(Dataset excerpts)
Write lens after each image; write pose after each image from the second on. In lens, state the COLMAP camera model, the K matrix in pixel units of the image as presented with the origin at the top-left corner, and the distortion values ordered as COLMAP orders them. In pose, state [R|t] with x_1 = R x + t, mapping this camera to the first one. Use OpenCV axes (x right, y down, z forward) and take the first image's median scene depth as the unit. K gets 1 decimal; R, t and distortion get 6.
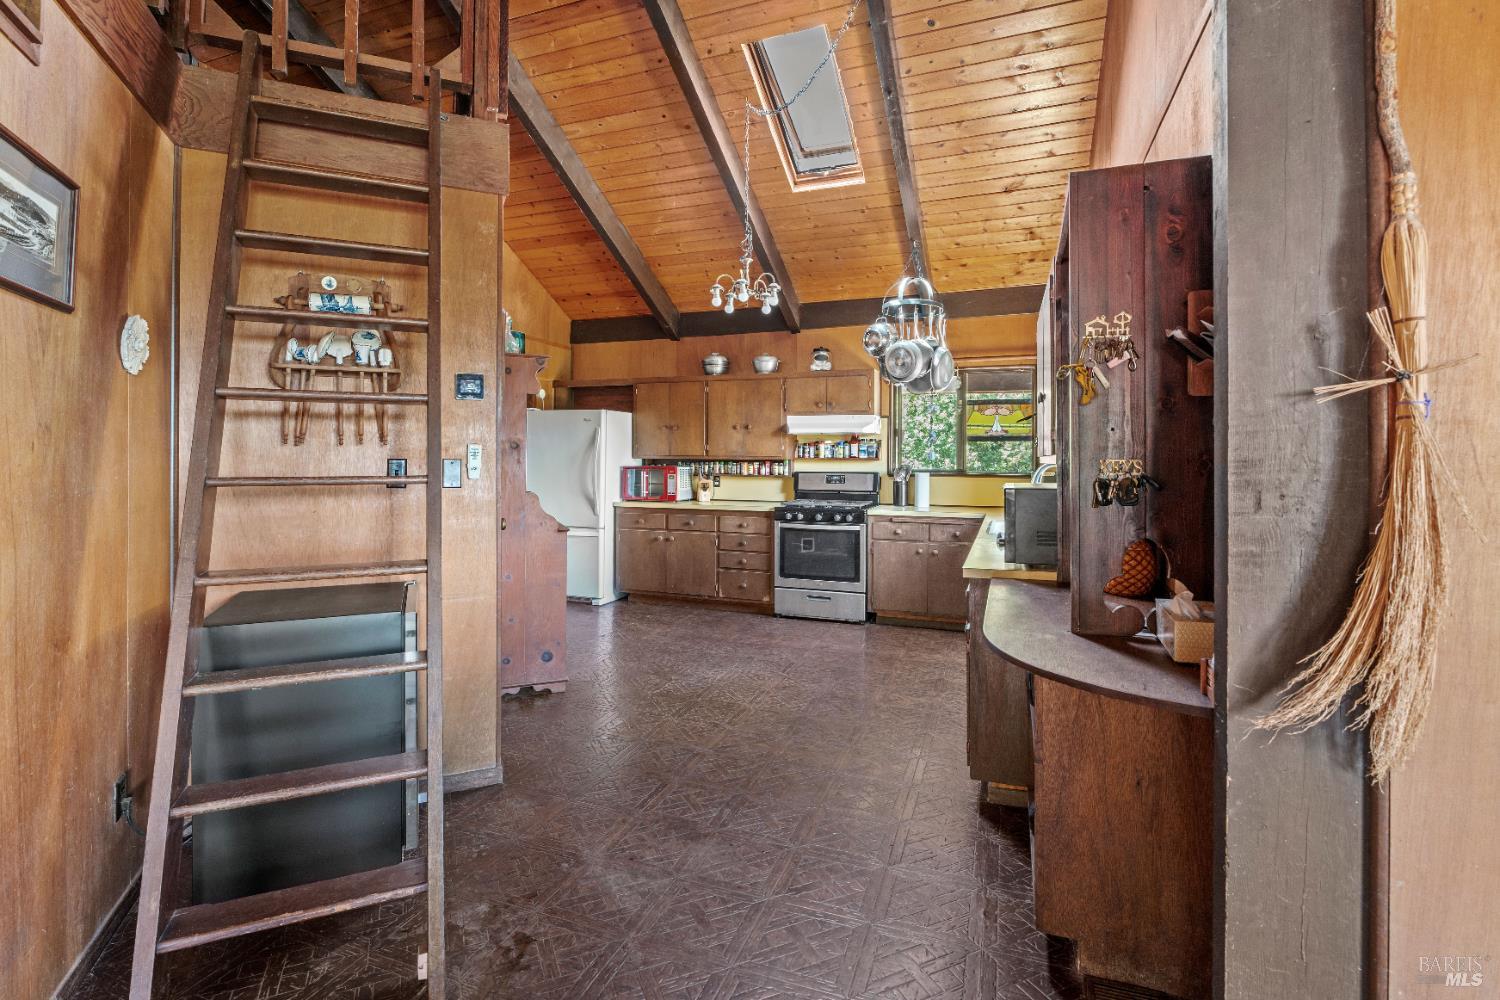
lens RADIAL K [[667.4, 0, 748.3], [0, 667.4, 462.3], [0, 0, 1]] dist [0.000030, 0.001159]
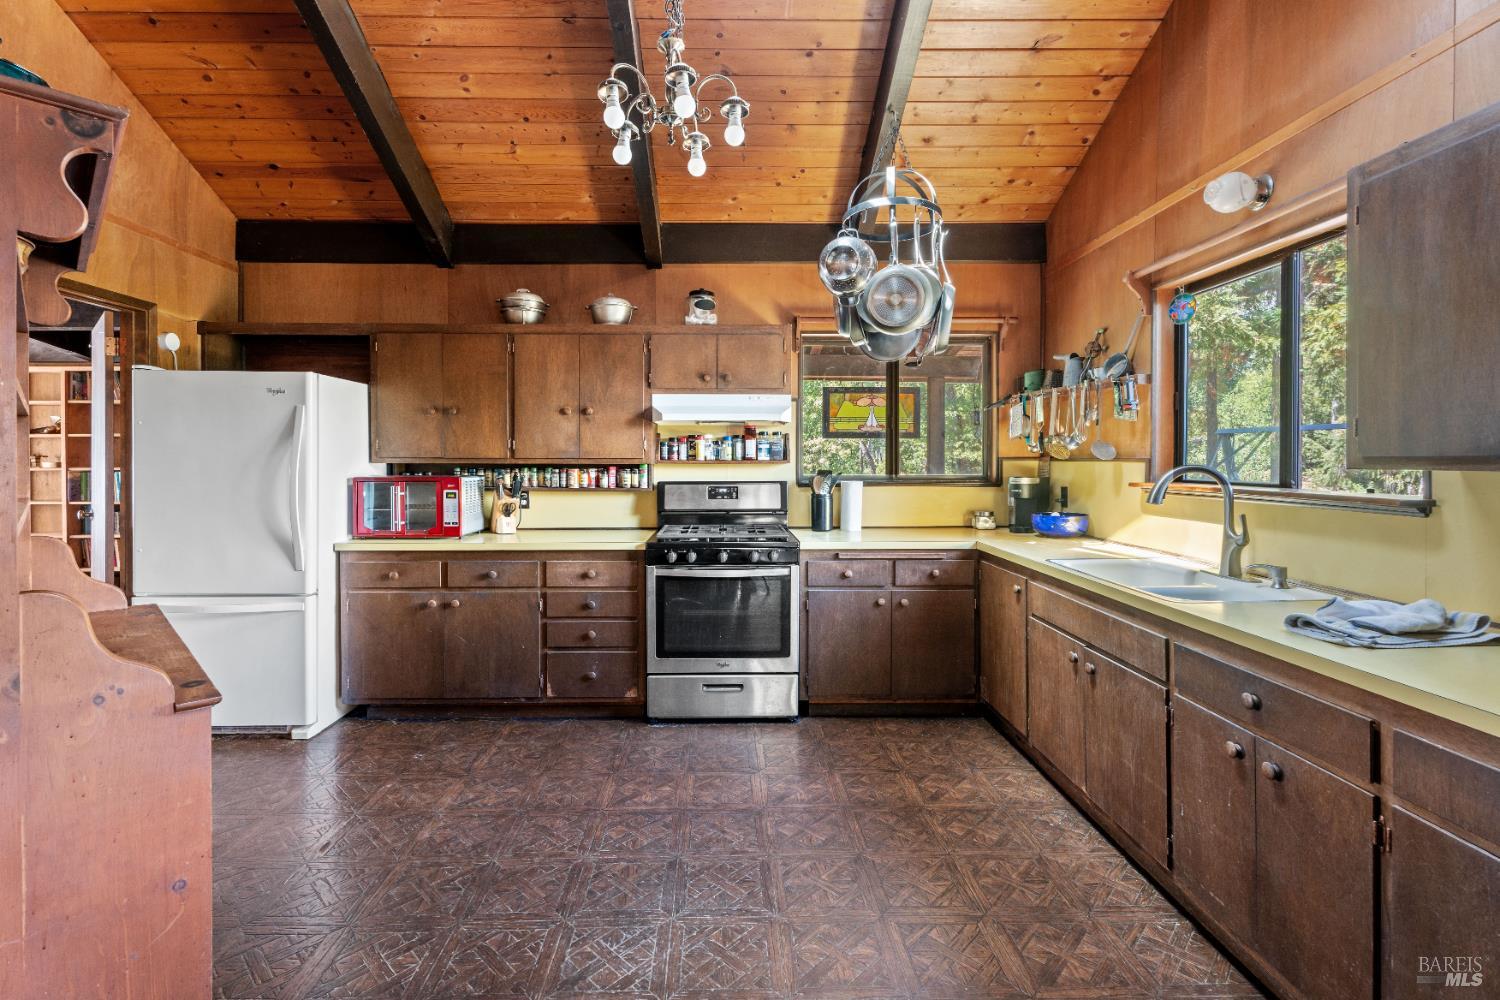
lens RADIAL K [[667.4, 0, 735.1], [0, 667.4, 474.1], [0, 0, 1]] dist [0.000030, 0.001159]
pose [[0.931072, -0.013117, 0.364599, -0.098777], [0.007650, 0.999836, 0.016437, -0.003756], [-0.364755, -0.012515, 0.931019, 0.384264]]
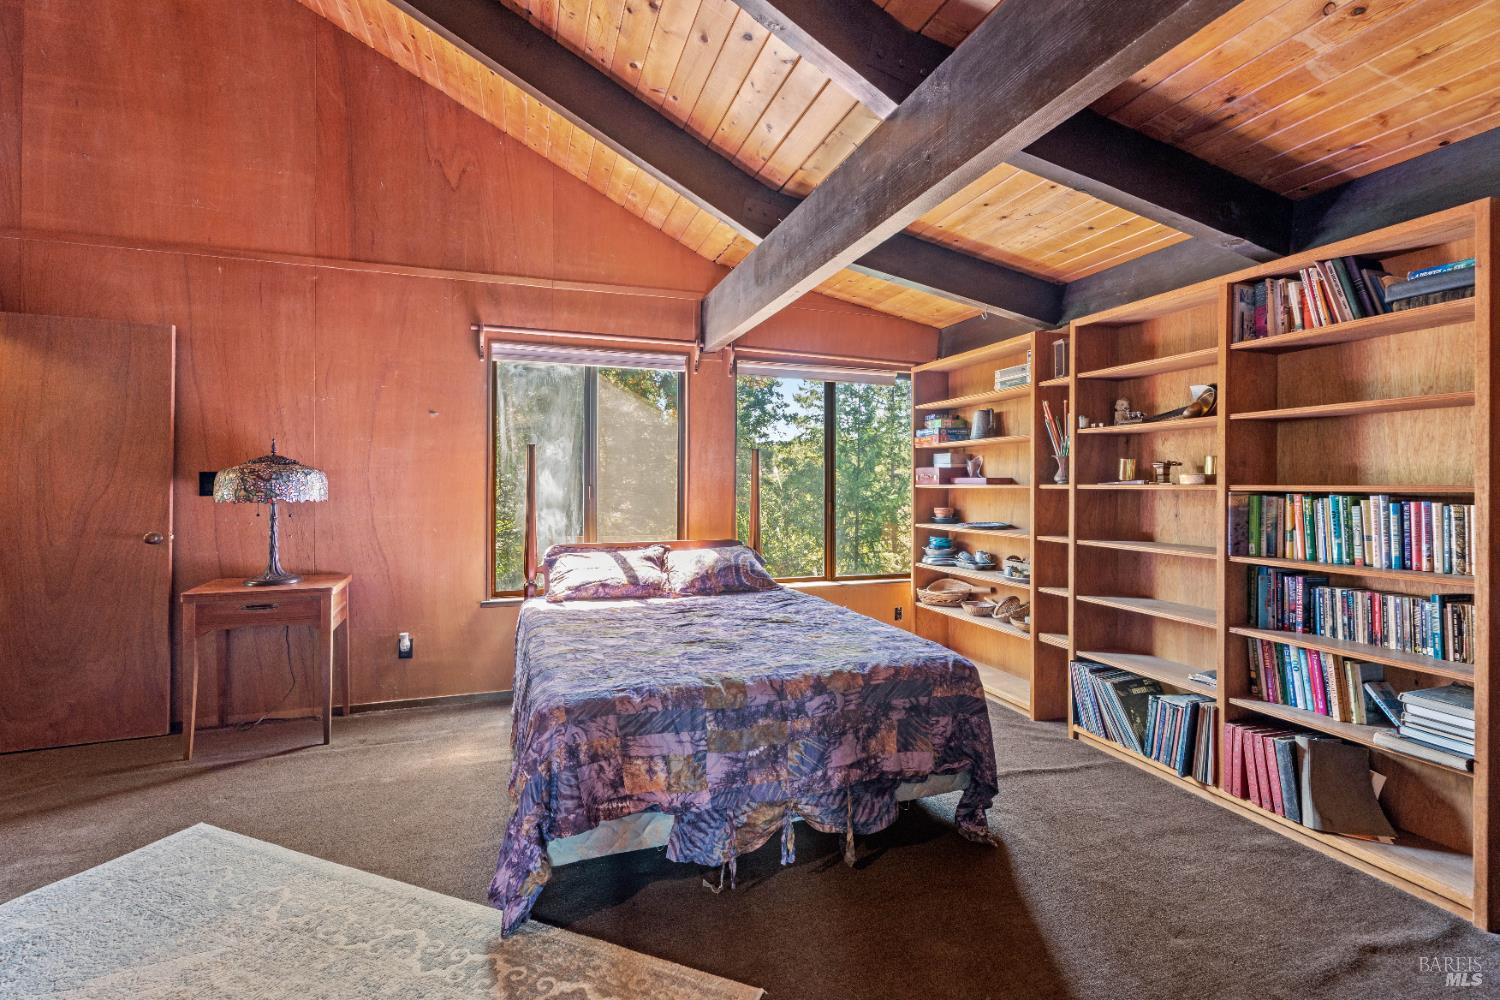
lens RADIAL K [[667.4, 0, 743.7], [0, 667.4, 483.6], [0, 0, 1]] dist [0.000030, 0.001159]
pose [[0.626636, -0.003599, -0.779304, -0.492002], [-0.006777, 0.999926, -0.010068, 0.001529], [0.779283, 0.011590, 0.626565, 1.081081]]
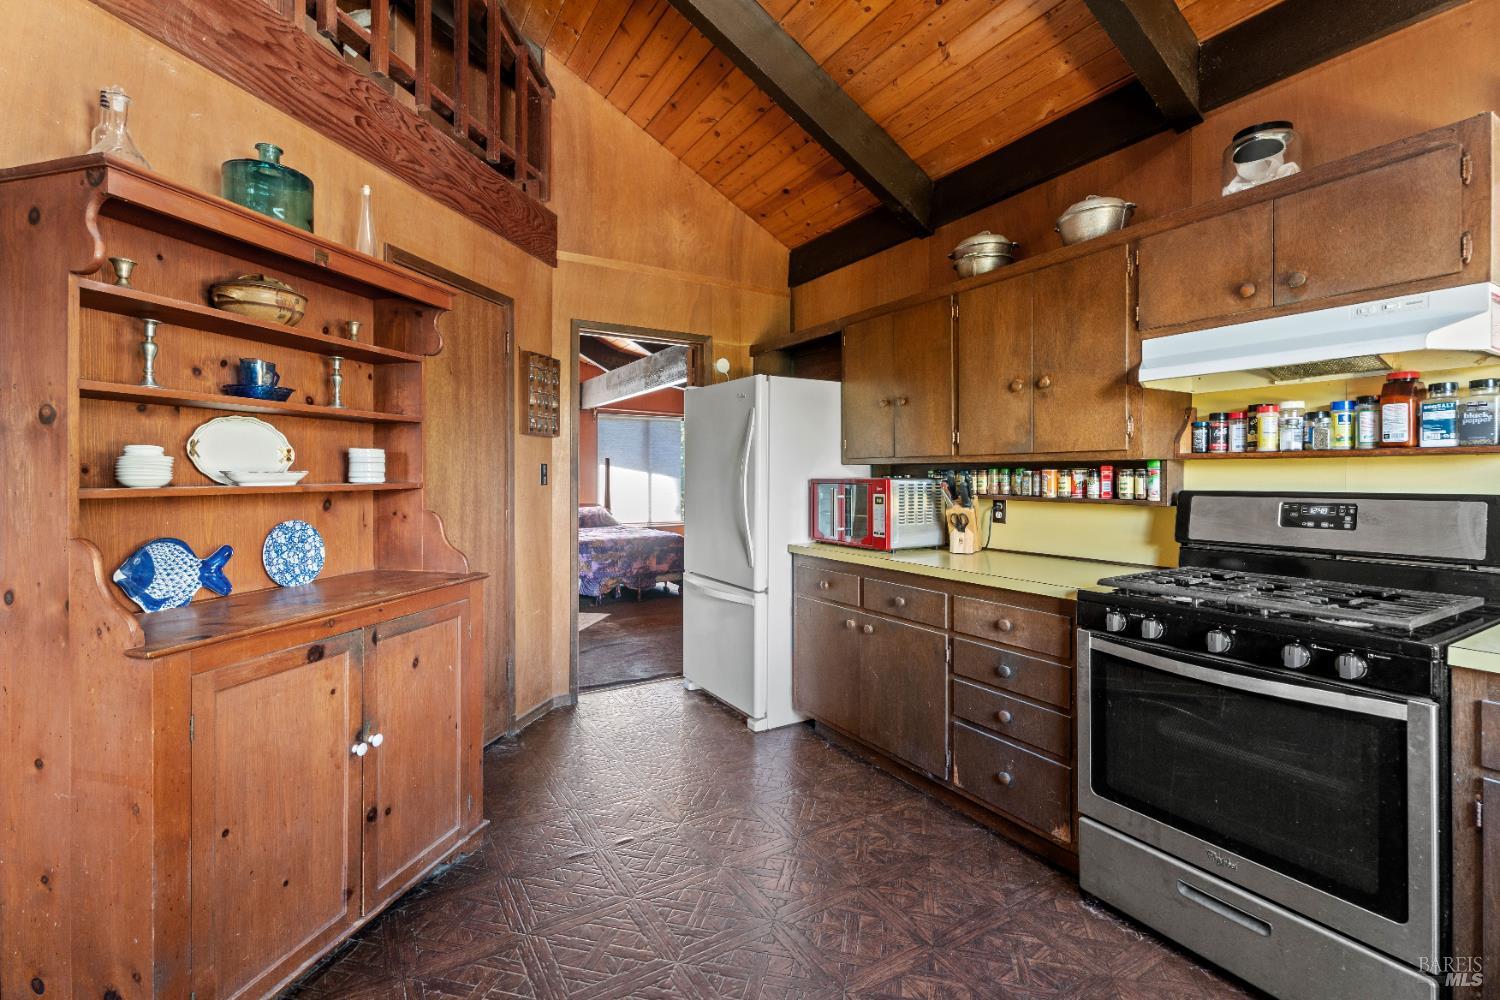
lens RADIAL K [[667.4, 0, 744.8], [0, 667.4, 479.8], [0, 0, 1]] dist [0.000030, 0.001159]
pose [[0.784394, -0.001296, -0.620261, 0.113761], [-0.000045, 0.999998, -0.002146, 0.008597], [0.620262, 0.001711, 0.784393, 0.571559]]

WORK REQUIRED> I'd like the entries above repeated exactly, but without any of their pictures.

COMPLETED EXERCISE>
Write lens after each image; write pose after each image from the second on. In lens, state the COLMAP camera model, the K matrix in pixel units of the image as presented with the origin at the top-left corner, and the distortion values ordered as COLMAP orders them. In pose, state [R|t] with x_1 = R x + t, mapping this camera to the first one. Use OpenCV axes (x right, y down, z forward) and take the first image's median scene depth as the unit. K gets 1 decimal; R, t and distortion get 6.
lens RADIAL K [[667.4, 0, 748.3], [0, 667.4, 462.3], [0, 0, 1]] dist [0.000030, 0.001159]
lens RADIAL K [[667.4, 0, 735.1], [0, 667.4, 474.1], [0, 0, 1]] dist [0.000030, 0.001159]
pose [[0.931072, -0.013117, 0.364599, -0.098777], [0.007650, 0.999836, 0.016437, -0.003756], [-0.364755, -0.012515, 0.931019, 0.384264]]
lens RADIAL K [[667.4, 0, 743.7], [0, 667.4, 483.6], [0, 0, 1]] dist [0.000030, 0.001159]
pose [[0.626636, -0.003599, -0.779304, -0.492002], [-0.006777, 0.999926, -0.010068, 0.001529], [0.779283, 0.011590, 0.626565, 1.081081]]
lens RADIAL K [[667.4, 0, 744.8], [0, 667.4, 479.8], [0, 0, 1]] dist [0.000030, 0.001159]
pose [[0.784394, -0.001296, -0.620261, 0.113761], [-0.000045, 0.999998, -0.002146, 0.008597], [0.620262, 0.001711, 0.784393, 0.571559]]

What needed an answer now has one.